Media hora después, cuando las mujeres de sus vidas llegaron a casa, los dos dormían profundamente.

– ¿Está Christian en casa? -Erica habría preferido darse media vuelta y echar a correr cuando Sanna abrió la puerta. Pero Patrik tenía razón, no le quedaba otra opción.

– Sí, pero está en el desván. Espera, voy a llamarlo. -Sanna se dirigió a la escalera que conducía a la planta de arriba-. ¡Christian! Tienes visita -gritó antes de volverse a mirar a Erica de nuevo-. Entra, no tardará en bajar.

– Gracias. -Erica se encontraba un tanto turbada en el recibidor y en compañía de Sanna, pero enseguida oyó pasos en la escalera. Cuando Christian apareció, Erica se dio cuenta enseguida de lo cansado que estaba, y de repente sintió la punzada dura y cruel de los remordimientos.

– ¿Hola? -dijo extrañado antes de acercarse a saludarla dándole un abrazo.

– Tengo que hablar contigo de un asunto -anunció Erica, sintiendo de nuevo el impulso de darse la vuelta y salir corriendo.

– Ajá, bueno, pues pasa -dijo Christian invitándola a entrar con un gesto de la mano. Erica se quitó el abrigo y lo colgó.

– ¿Quieres algo de beber?

– No, gracias. -Erica meneó la cabeza. Lo único que quería era acabar cuanto antes-. ¿Cómo han ido las firmas? -preguntó mientras se sentaba en un rincón del sofá, donde se hundió hasta el fondo.

– Bien -respondió Christian en un tono que no invitaba a más preguntas-. ¿Has visto el periódico de hoy? -preguntó cambiando de tema, y Erica le vio la cara gris a la luz invernal que se filtraba por las ventanas.

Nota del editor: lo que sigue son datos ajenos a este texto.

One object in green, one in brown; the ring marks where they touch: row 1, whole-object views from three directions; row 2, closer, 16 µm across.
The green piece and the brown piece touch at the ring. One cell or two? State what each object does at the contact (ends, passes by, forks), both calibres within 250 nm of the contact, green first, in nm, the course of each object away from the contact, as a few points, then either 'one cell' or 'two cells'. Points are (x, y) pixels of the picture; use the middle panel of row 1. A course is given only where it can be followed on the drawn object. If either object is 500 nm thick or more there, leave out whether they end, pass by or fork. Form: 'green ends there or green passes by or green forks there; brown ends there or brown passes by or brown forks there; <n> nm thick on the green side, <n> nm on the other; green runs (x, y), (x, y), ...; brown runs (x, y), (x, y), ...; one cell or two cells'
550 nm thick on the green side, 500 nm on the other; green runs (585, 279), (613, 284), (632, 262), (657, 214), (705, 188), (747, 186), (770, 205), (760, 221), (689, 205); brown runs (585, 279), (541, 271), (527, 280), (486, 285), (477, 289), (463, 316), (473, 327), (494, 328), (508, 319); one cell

– Pues sí, de eso quería hablar contigo. -Erica se armó de valor para continuar. Uno de los gemelos le atizó una patada en las costillas y jadeó descompuesta.

– Anda, ¿dan patadas?

– Sí, podría decirse que sí. -Respiró hondo antes de continuar-: Fue culpa mía que se filtrara a la prensa.

– ¿A qué te refieres? -Christian se irguió en el sofá.

– Bueno, no fui yo quien les dio el soplo -se apresuró a añadir Erica-. Pero fui lo bastante tonta como para contárselo a la persona equivocada. -No era capaz de mirar a Christian a la cara, así que bajó la vista y se concentró en sus manos.

– ¿A Gaby? -preguntó Christian en tono cansino-. Pero ¿no te das cuenta de que ella…?

Erica lo interrumpió.

– Patrik me dijo exactamente lo mismo. Y tenéis razón. Debí comprender que no podía confiar en ella, que lo vería como un medio para darse publicidad. Me siento como una idiota. No debí ser tan ingenua.

– No, pero ya no tiene remedio -dijo Christian.

Tanta resignación hizo que Erica se sintiera peor aún. Casi deseaba que le soltara una filípica, antes que verlo así, con aquella expresión de cansancio y decepción.

– Perdón, Christian, me siento fatal.

– Bueno, esperemos que al menos tenga razón.

– ¿Quién?

– Gaby. Y que, después de esto, venda más libros.

– No comprendo cómo se puede ser tan cínico. Exponerte a ti de esa manera solo para que el negocio vaya mejor.

– No ha llegado a donde está siendo buena con todos.